The ability to use TDRs in suburban subdivision receiving sites was another reason for success. The receiving sites that used the bulk of the TDRs were in lower density zones including the RE-2 (baseline 0.4 units per acre, with-TDR density 1 unit per acre) and R-200 (baseline of two units per acre and with-TDR density of 11 units per acre). Although the R-200 allows a theoretical with-TDR density of 11 units per acre, the density actually achieved averaged five units per acre: two units baseline and three units per acre bonus using TDR (Walls & McConnell 2007).
Reasonable TDR prices also motivated TDR use in the early years of the program. TDR prices fluctuated from about $3,800 to roughly $7,500 between 1983 and 1990, but averaged approximately $5,000 per TDR. In the 1990s, prices ranged from $6,000 to $11,000 and averaged about $8,000 per TDR. By 2007, TDRs were selling for $20,000 on average, with some selling for as much as $45,000 each (Walls & McConnell 2007).
Building Lot Termination
Super TDRs, meaning those that allow development at the one-unit-per-25-acre density in the sending area, might be ten to 20 times more valuable than the regular TDRs that cannot be used in the sending area and only have value if they are transferred to a receiving area. In effect, this creates two separate TDR markets. In 2008, Montgomery County adopted a Building Lot Termination (BLT) program aimed at motivating sending site property owners to sell BLT easements that extinguish the right to build a dwelling unit on an eligible lot in the Ag Reserve.
Under BLT, eligible sending sites must meet seven requirements including: Agricultural Reserve zoning; at least 50 acres in size; at least 50% Class I – III soils or Woodland Classification 1 or 2; and capable of supporting an on-site waste disposal system. In addition, all regular TDRs on a sending site must be severed before or simultaneously with the termination of a building lot.

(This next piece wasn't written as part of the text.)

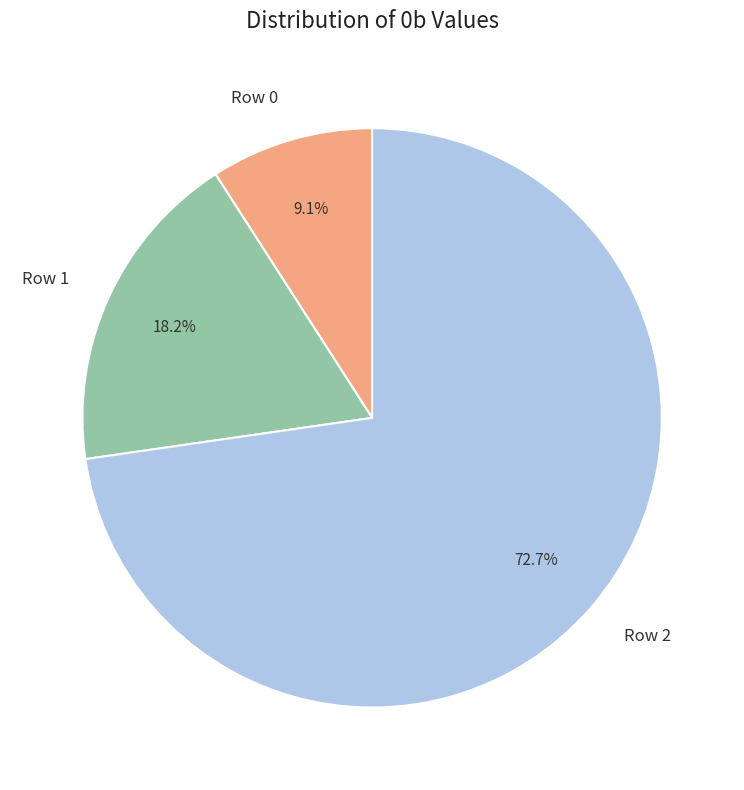

Is it true that Row 2 is 73% of the pie?

True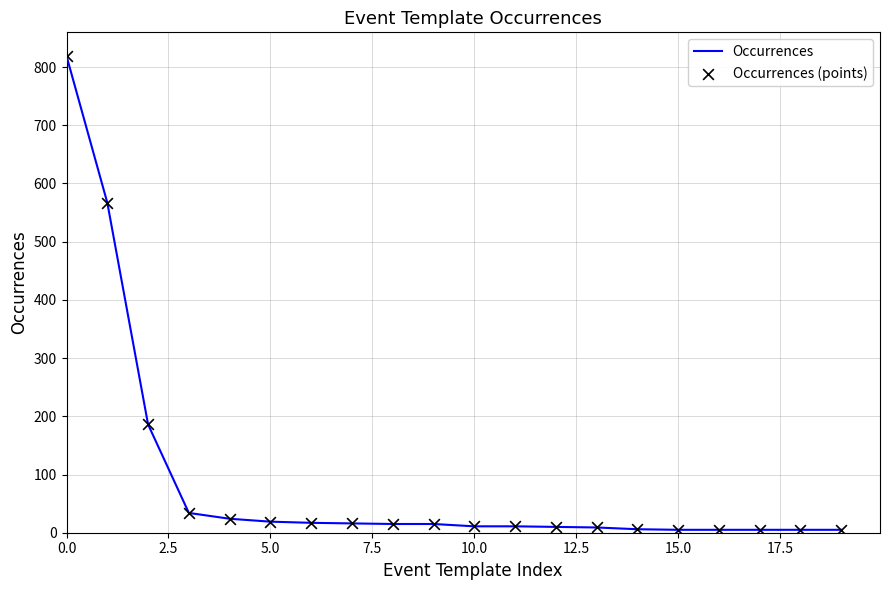

What is the maximum value shown in the chart?

819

BLTs purchased by Montgomery County are retired, but may be resold if no BLTs are available on the private market. Developers can also buy BLTs directly from owners of land in the Ag Reserve. BLTs increase density at receiving sites. BLTs are required to achieve incentive density on sites zoned Commercial Residential (CR) (59-C-15.87 and Life Science Center (LSC) (Chapter 59-C-5.473). BLTs can also gain public benefit points allowing increased density on receiving sites zoned CRT and EOF.
According to a 2016 presentation, receiving sites in the CR zone must use BLTs to achieve at least 7.5% of incentive density floor area, with each BLT yielding 31,500 square feet of incentive density and nine public benefit points. In the LSC zone, receiving sites must use BLT to gain 50% of the incentive density floor area above 0.5 FAR.

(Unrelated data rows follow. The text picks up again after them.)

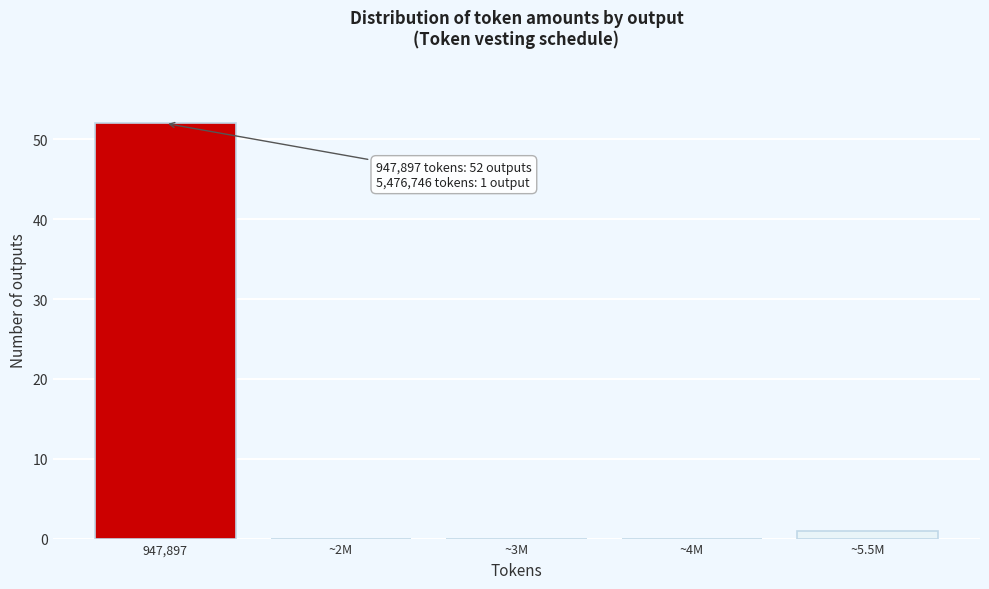

Reading left to right, transcribe all the data shown in this chart.

947,897=52	~2M=0	~3M=0	~4M=0	~5.5M=1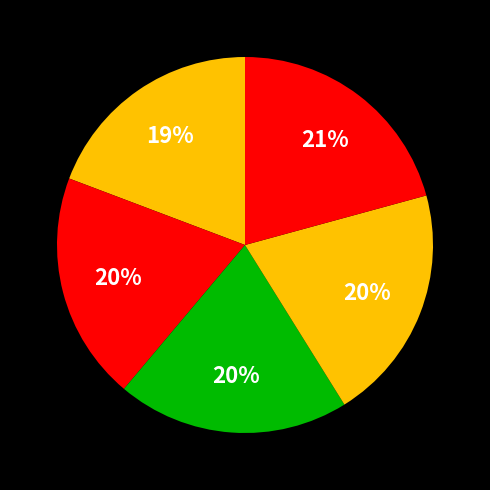

To the nearest percent, what is the average slice percentage?

20%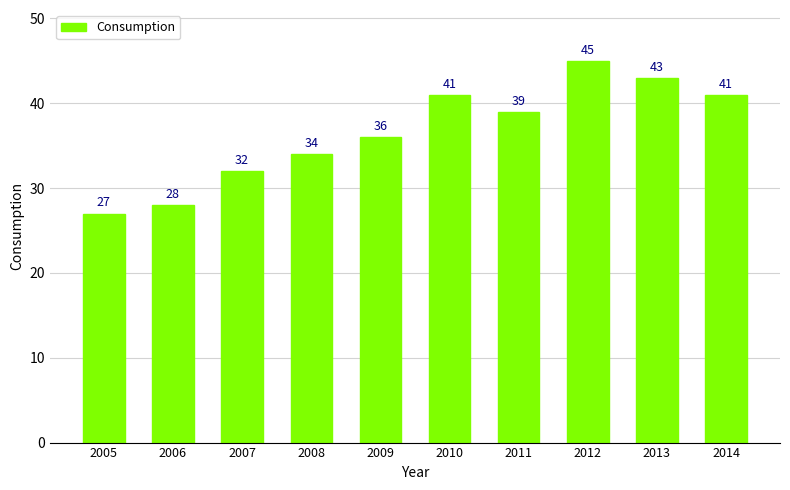

True or false: the data shows 43 at 2013.

True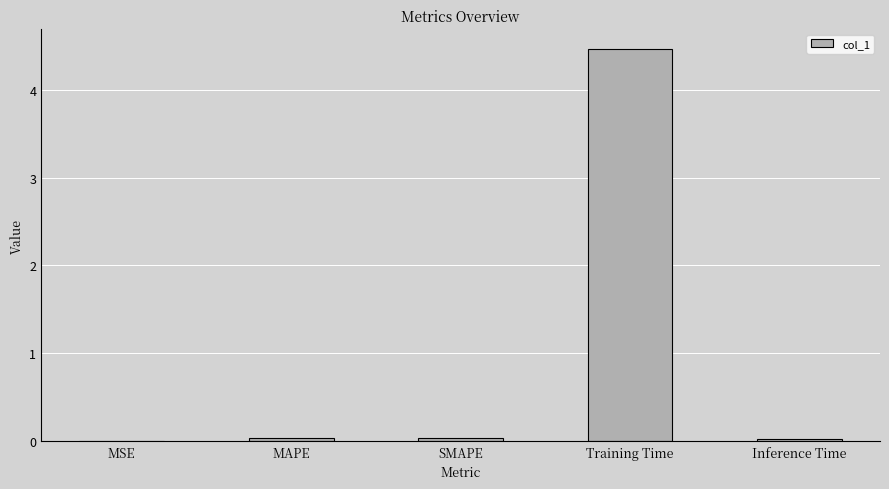

Is it true that the value at Training Time is 1.3?

False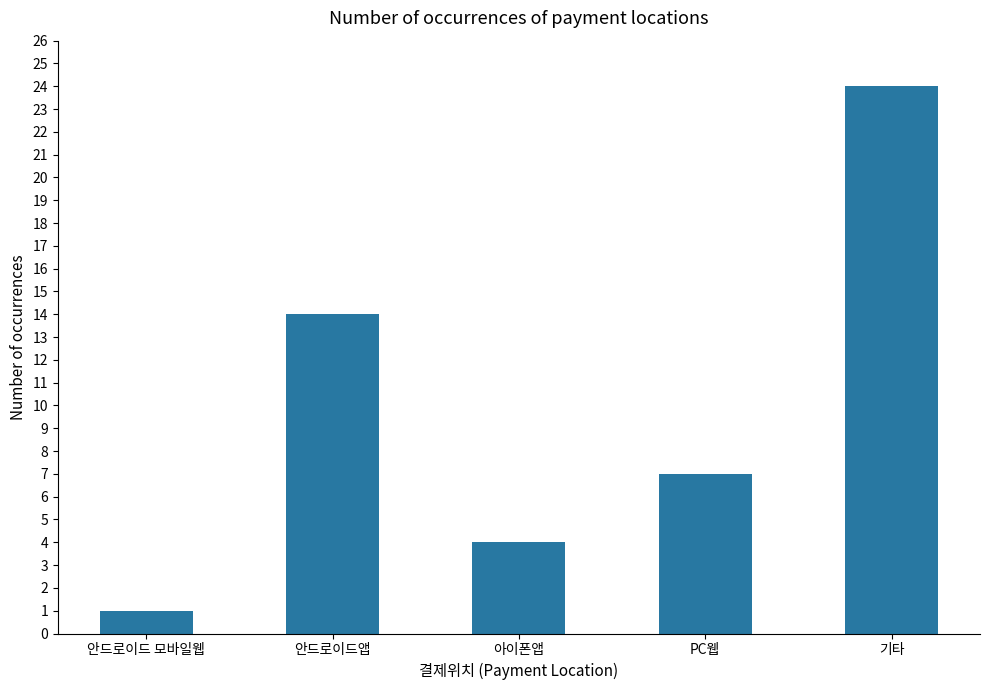

Rank the categories by value from lowest to highest.

안드로이드 모바일웹, 아이폰앱, PC웹, 안드로이드앱, 기타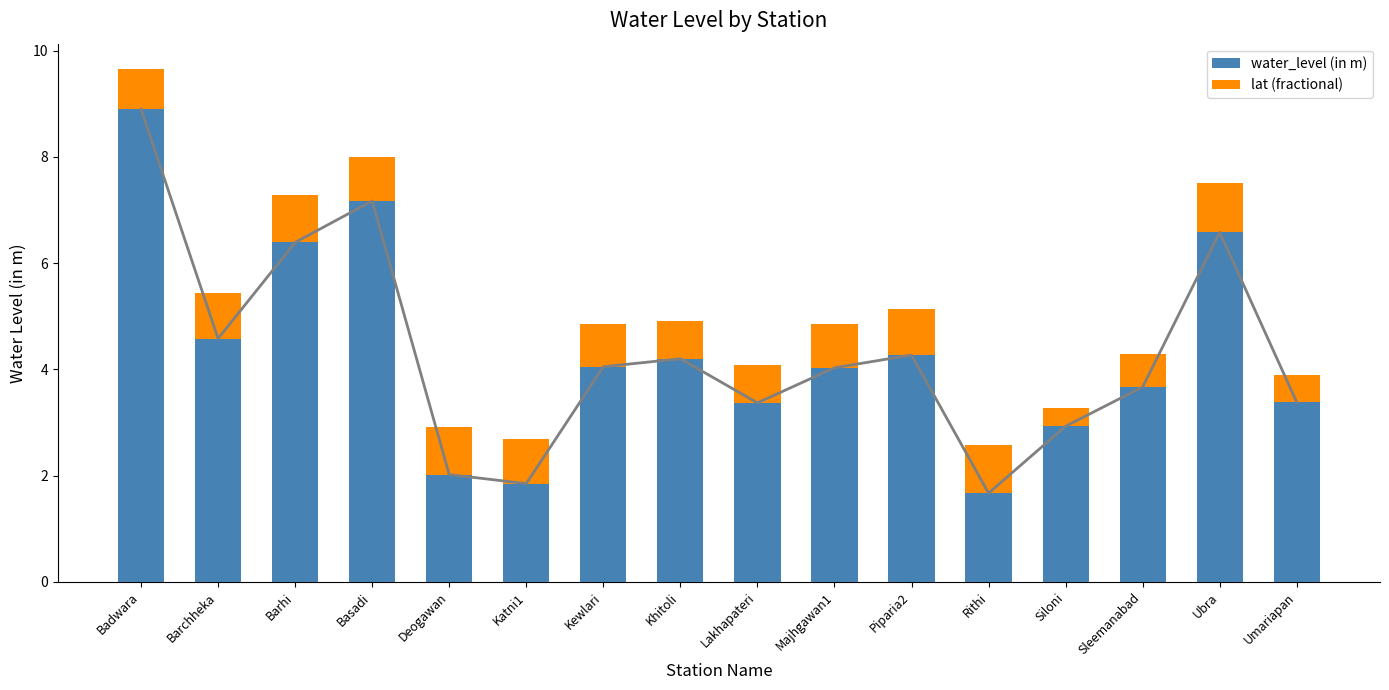

At which label does water_level (in m) first exceed 4?

Badwara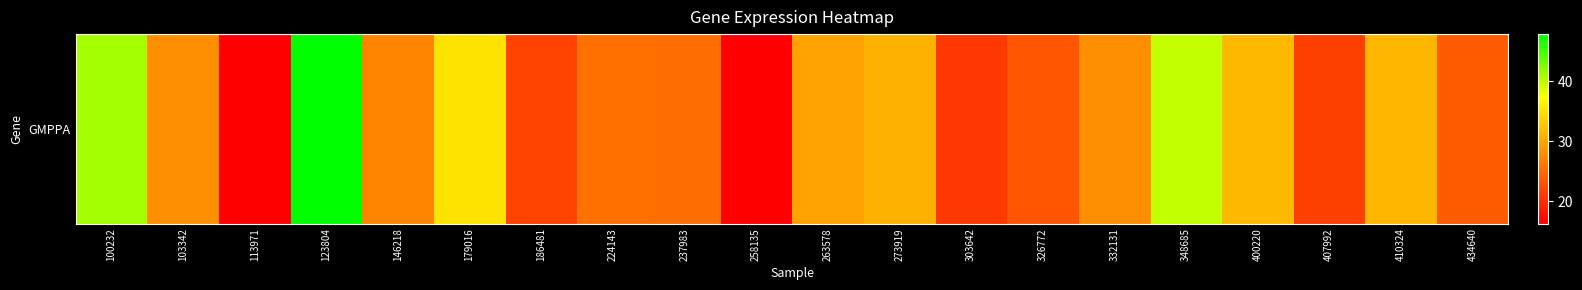

What is the ratio of the value at 434640 to the value at 410324?

0.8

The County Executive annually sets the base value and maximum easement value that the county will pay for a BLT easement through its Agricultural Land Preservation Fund. The exact price paid by the county ranges between the base and the maximum price depending on the features of the specific property. These values are based on recent prices paid for TDRs, agricultural easements, BLT easements, and fee simple acquisition of agricultural land. In 2013, the base value was set at $222,390 (70 percent of FMV) and the maximum value was set at $254,160 (80% of FMV).

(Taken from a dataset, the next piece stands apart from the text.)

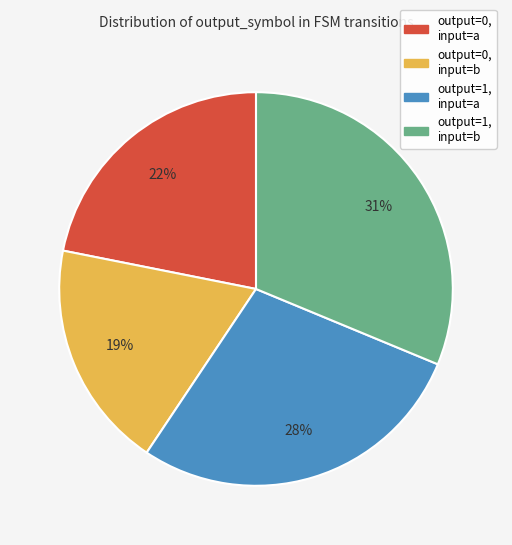

Is there a majority slice in this chart?

No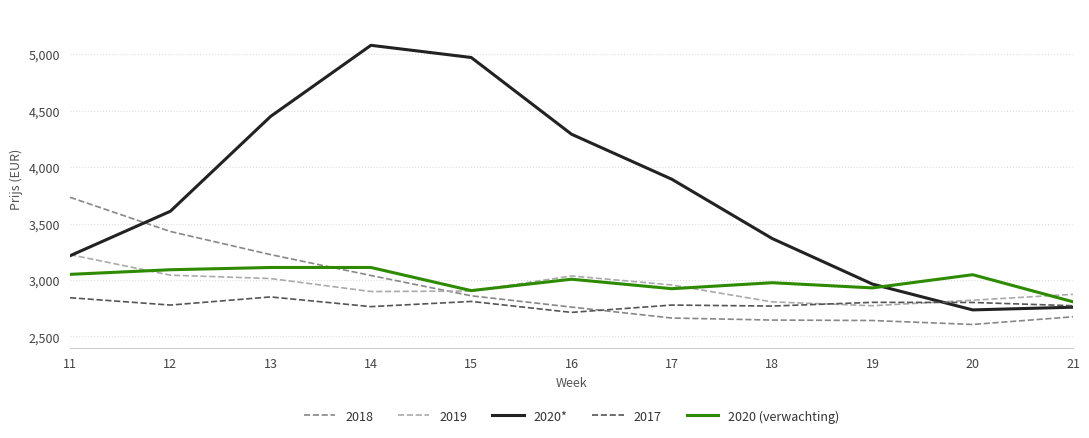

Which series has the largest range (max minus min)?

2020*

As of 2016, 41 BLTs had been created representing the preservation of 1,025 acres of land in the Ag Reserve. As of March 2021, the Montgomery County website indicates that 61 BLTs had been created and 37 had been sent.
Pruetz & Standridge. 2009. What Makes TDR Work? Success Factors from Research and Practice. Journal of the American Planning Association. Vol. 75, No. 1, Winter 2009.
Walls, Margaret & Virginia McConnell. Transfer of Development Rights in U.S. Communities. Washington, D.C.: Resources for the Future.